7. Post links to music you like, thereby punishing others who don't like it
Post links to music that no one else likes. Do it just so people can see how different you are! Just remember you are unique... just the same as everyone else! Post links to videos that piss some people off. No better way to say "I don't want to be your friend any more" than putting something bigoted or prejudiced up. Put up links to your stuff that no one wants (cough cough) and make sure you tag everyone in it. Show someone your bad/good taste in music because hey, everyone who is linked to you deserves it, right?
8. Realise that you don't talk to certain people any more because you have nothing in common
Social networking is great because you eventually (if you have't already) see why you and your old friends, colleagues and such parted ways... your interests changed. You see how they like one thing and you like the other. You see that you drifted and the gap between you has been filled with things you don't care to know about. You know, this is quite normal. It's OK to want to know how much better off or worse off, people you knew now are. It's fine if they are still learning or stuck in that dead-end job you used to share years ago, because even if you are not their friend any more, it still makes you feel good to scoff at your differences. Viva le Facebook! Making you procrastinate, yet feel better about it.
9. Substitute your real social life for it.

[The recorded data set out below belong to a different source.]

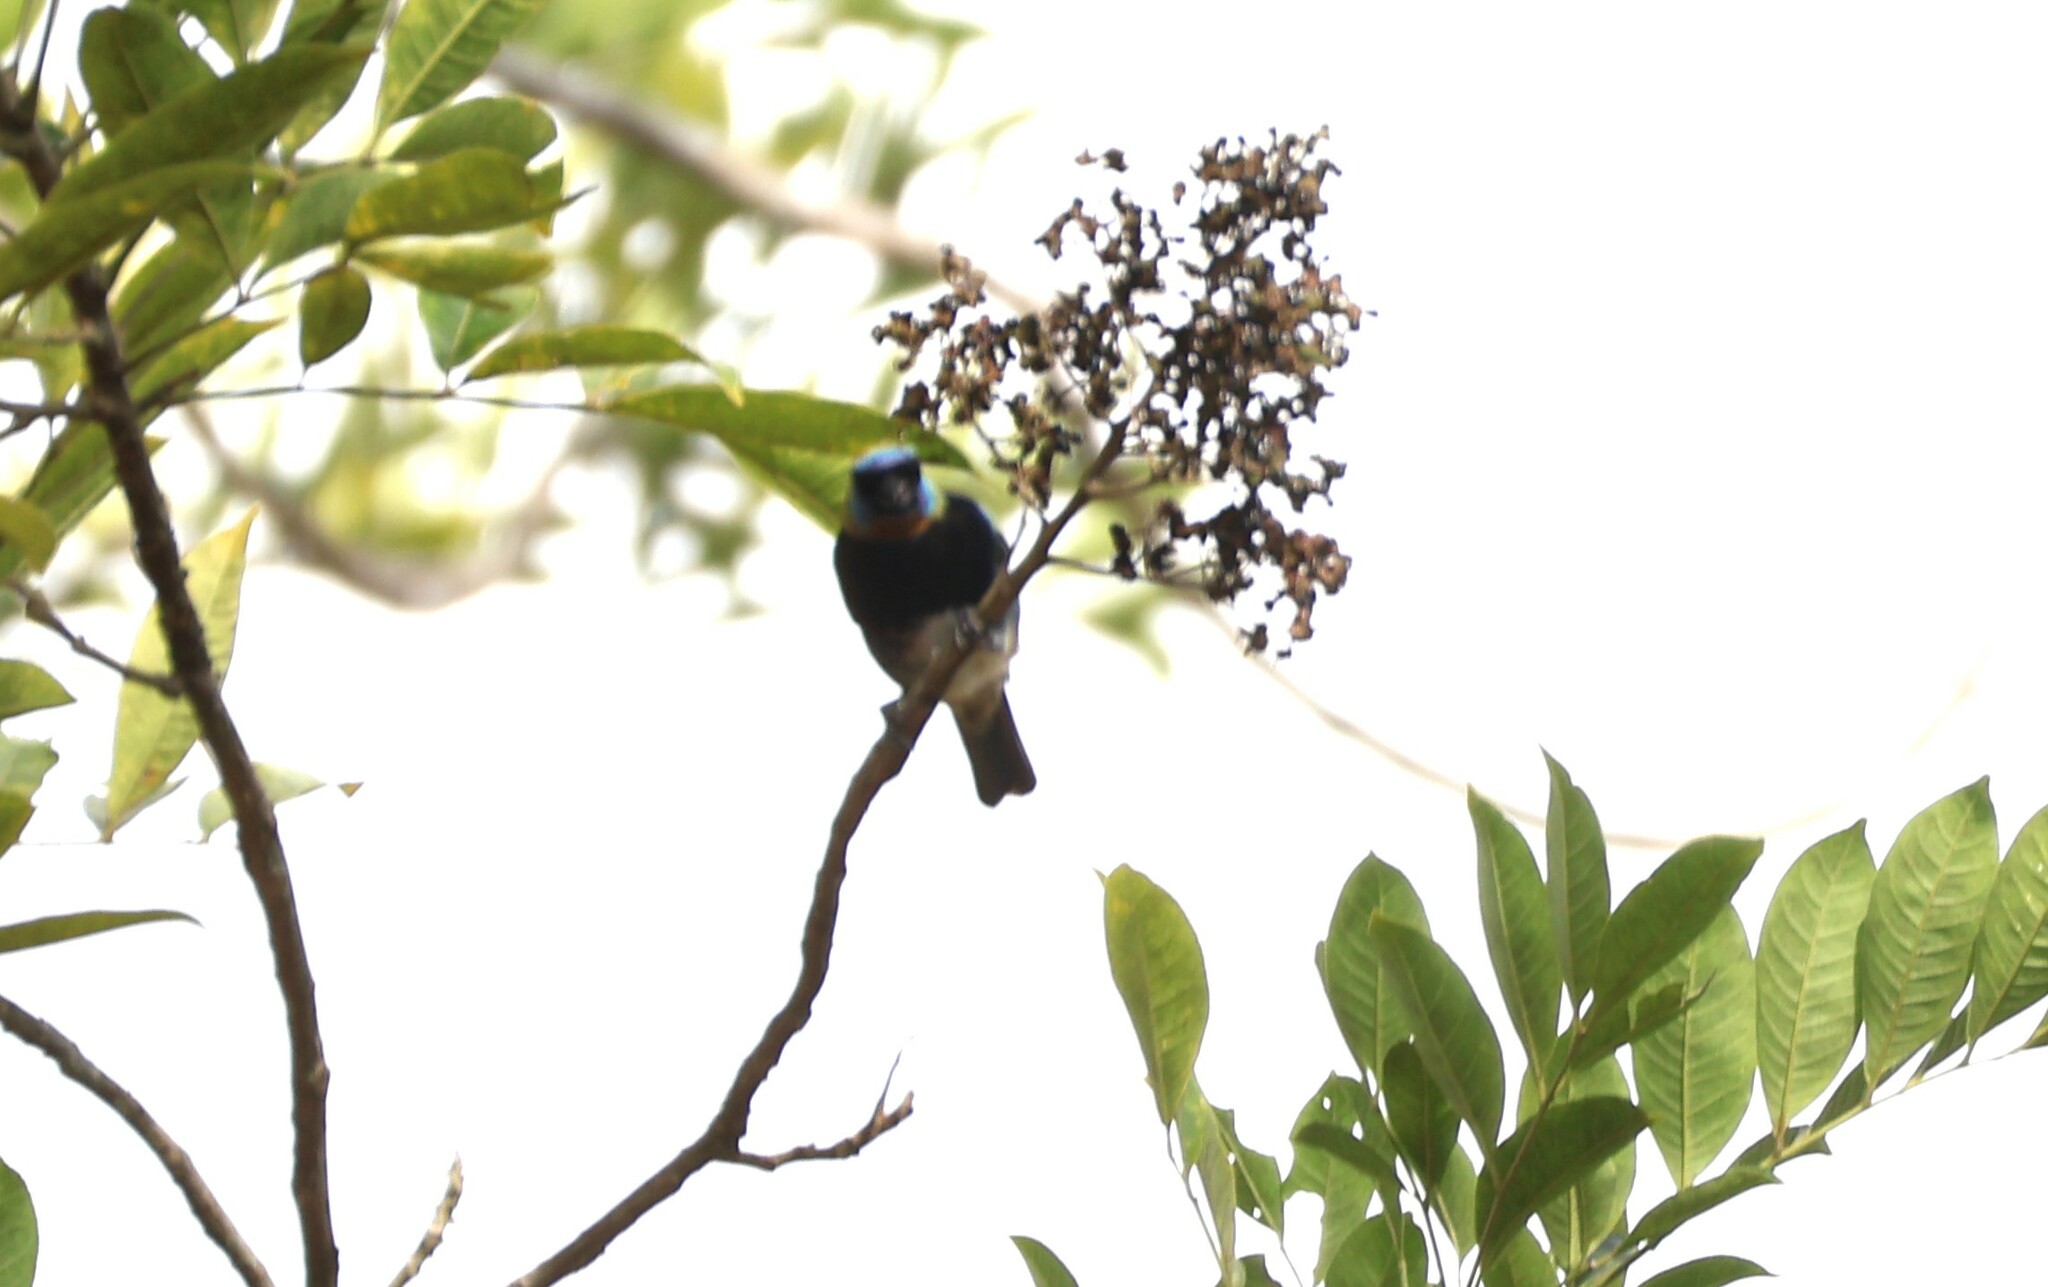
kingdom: Animalia
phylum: Chordata
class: Aves
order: Passeriformes
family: Thraupidae
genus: Stilpnia
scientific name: Stilpnia larvata
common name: Golden-hooded tanager
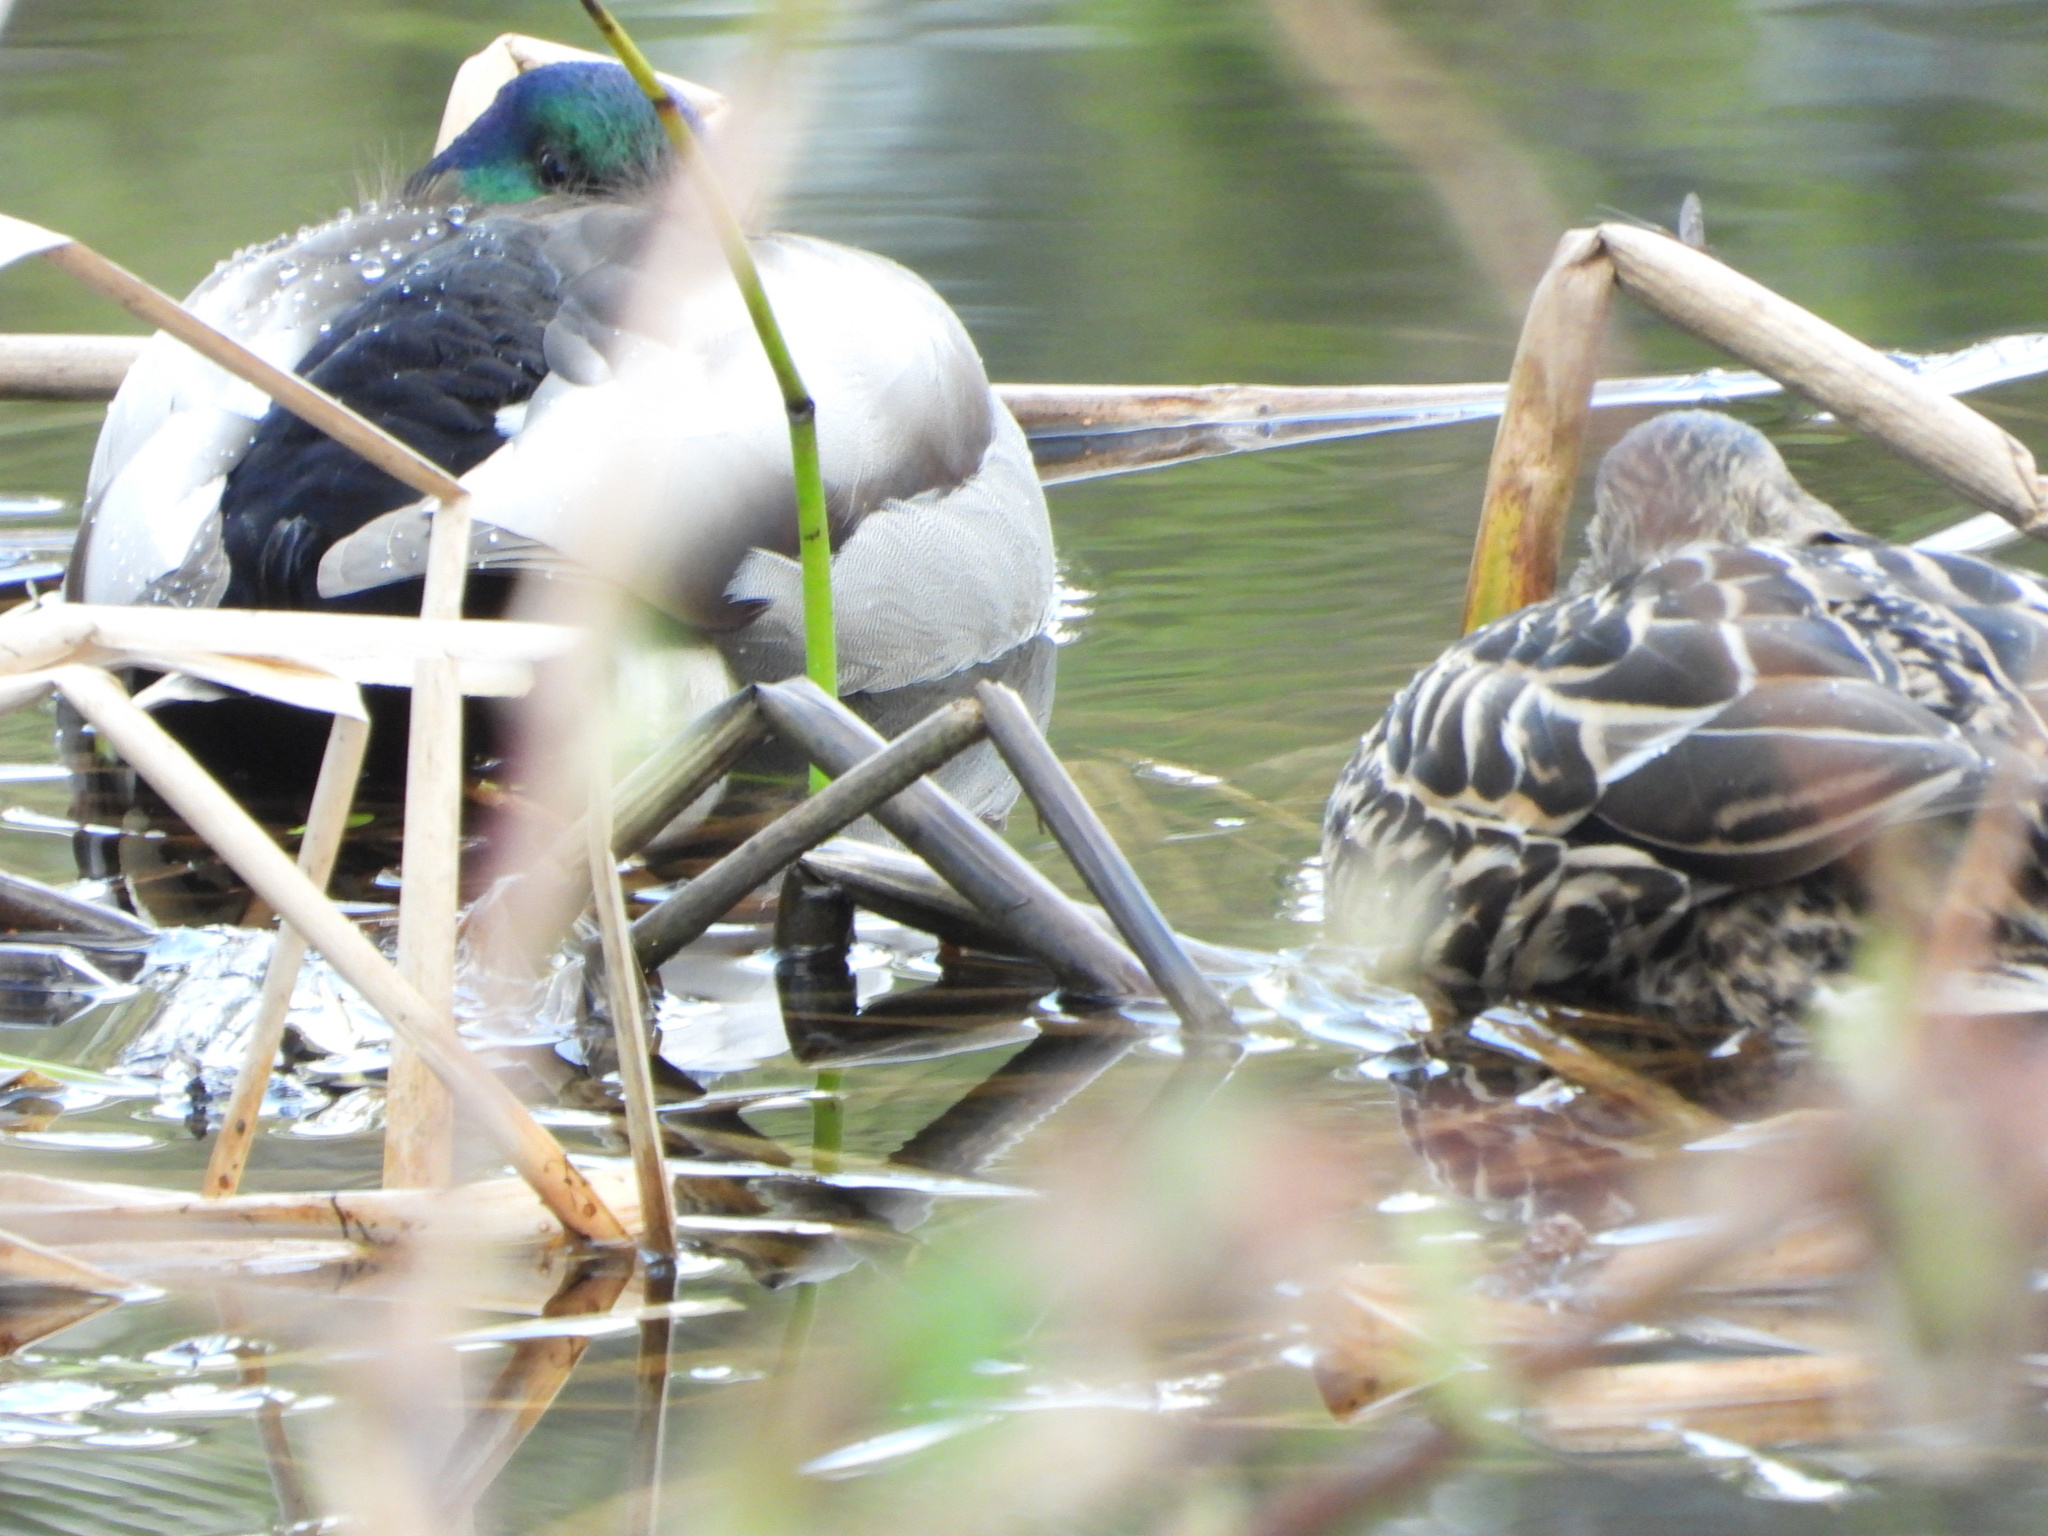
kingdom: Animalia
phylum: Chordata
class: Aves
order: Anseriformes
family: Anatidae
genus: Anas
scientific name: Anas platyrhynchos
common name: Mallard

Social networking has become the reason nobody comes out any more. Why feel the need?? You know exactly what all your friends are up to all of the time! It eliminates the need to do the social and instead makes the antisocial, social. Suddenly what you found in your bin, how bad your hair-brushing went and how terrible you feel about you essays becomes significant in defining social behaviour. Why hug your friend who you haven't seen in months when you can just poke them? You don't want to meet for drinks because all the information you needed is right there on your pc or laptop. "Chatting" is the new lunch meeting. Gossip is now shared on the network than by word of mouth. Why confirm what you already know? Friends become pictures and text. Judgement and conclusions become simply defined as you abandon friendship for the computer screen.
"That's good, cuz like I'm studying computers and you'll be like keeping me in business, lol roflmao"
10. Bonus! - you have slight OCD and cannot stop logging in.
But all of those aside. You may just be addicted to procrastination. Maybe you just want to add the mundane because it's more important than studying, more important than leaving the house because you are tired, your stalking binoculars are broken, it's one hour until your favourite TV show, you are afraid of speaking to the opposite sex, I dunno, it could be a multitude of things. Maybe you just don't want to assert yourself as much as you'd like to and you just want to check that you are not alone in it. It's fine. I'm sure 99% of people are the same... I know I am. If I am not procrastinating here, I'm on some other site maybe looking up a wiki or trolling someone or something. Procrastination is a bad habit and is passed on easily. In fact, the only reason I'm writing this is so I'm not procrastinating and ironically enough, I'm procrastinating playing a game and eating by doing this. It's strange really.